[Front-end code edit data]
▽

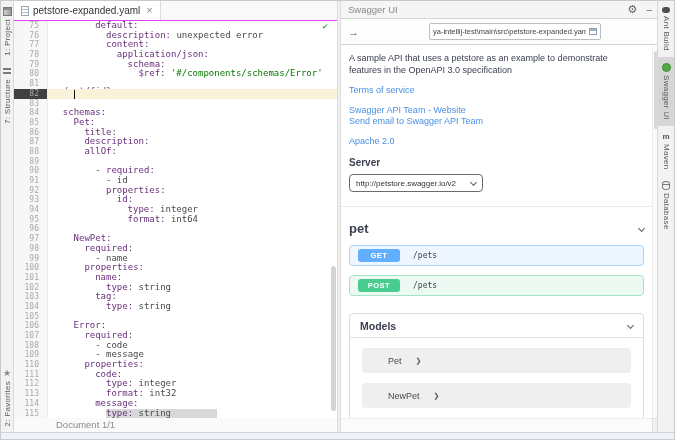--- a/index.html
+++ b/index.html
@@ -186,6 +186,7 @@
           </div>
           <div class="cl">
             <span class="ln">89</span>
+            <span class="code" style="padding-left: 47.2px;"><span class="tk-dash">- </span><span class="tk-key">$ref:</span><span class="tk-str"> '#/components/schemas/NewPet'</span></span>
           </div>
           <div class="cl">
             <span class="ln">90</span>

△

- **Exercise brief**: Could you retype all the entries exactly, skipping the pictures?

- **Result of the exercise**:
--- a/index.html
+++ b/index.html
@@ -186,6 +186,7 @@
           </div>
           <div class="cl">
             <span class="ln">89</span>
+            <span class="code" style="padding-left: 47.2px;"><span class="tk-dash">- </span><span class="tk-key">$ref:</span><span class="tk-str"> '#/components/schemas/NewPet'</span></span>
           </div>
           <div class="cl">
             <span class="ln">90</span>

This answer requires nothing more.